* **PAGE EXCERPT**
◆ ◆ ◆ ◆ ◆ ◆ ◆
A Can Quantum Mechanics be postulated to exclude humans?

[AndreiB]

The fundamental problem is that we tend to think of the world around us as made up of "objects", be they planets or electrons. But electrons must be "objects" in a very different sense.

Can you be more specific here? In what sense are electrons objects?

It is misleading to think of them as objects (particles), because the term carries too many inappropriate connotations.

OK, how one should think of them?

For example that objects have properties, that an electron must always have a position.

Are you saying that electrons don't have properties? Why are you calling them electrons then instead of neutrinos or pink rabbits?

 

[vanhees71]

They are the result of evolution. Unsuccessful theories have been forgotten along with the concepts that they relied on.

Very good question! In my view the focus on the wave function is misguided. The Heisenberg picture with its focus on operators (ensembles) is a much better starting point. The wave function is but a single piece of a bigger mathematical apparatus (and is always traced over, except in situations involving idealized experiments).

I agree that too much focus on pure states can be misleading. Particularly it is hard to make clear that not Hilbert space vectors (or wave functions in the wave-mechanics formulation) are the states but unit rays in Hilbert space. That's why I think one should introduce statistical operators as the representants of states early and the pure states as the special case, where the statistical operator is the special case of being a projection operator.
◆ ◆ ◆ ◆ ◆ ◆ ◆
(Saved data entries)
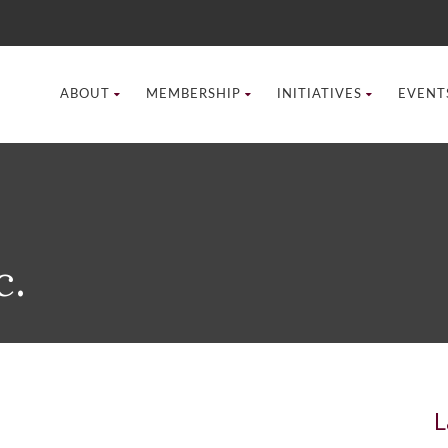
ABOUT
MEMBERSHIP
INITIATIVES
EVENT
c.
L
◆ ◆ ◆ ◆ ◆ ◆ ◆
In the quantum mechanics thread, shorten the paragraph beginning "I agree that too much focus on pure states" into a bulleted list that keeps its main points.

- Too much focus on pure states can be misleading.
- It is hard to make clear that states are unit rays in Hilbert space, not Hilbert space vectors or wave functions.
- Statistical operators should therefore be introduced early as the representatives of states.
- Pure states should be treated as the special case in which the statistical operator is a projection operator.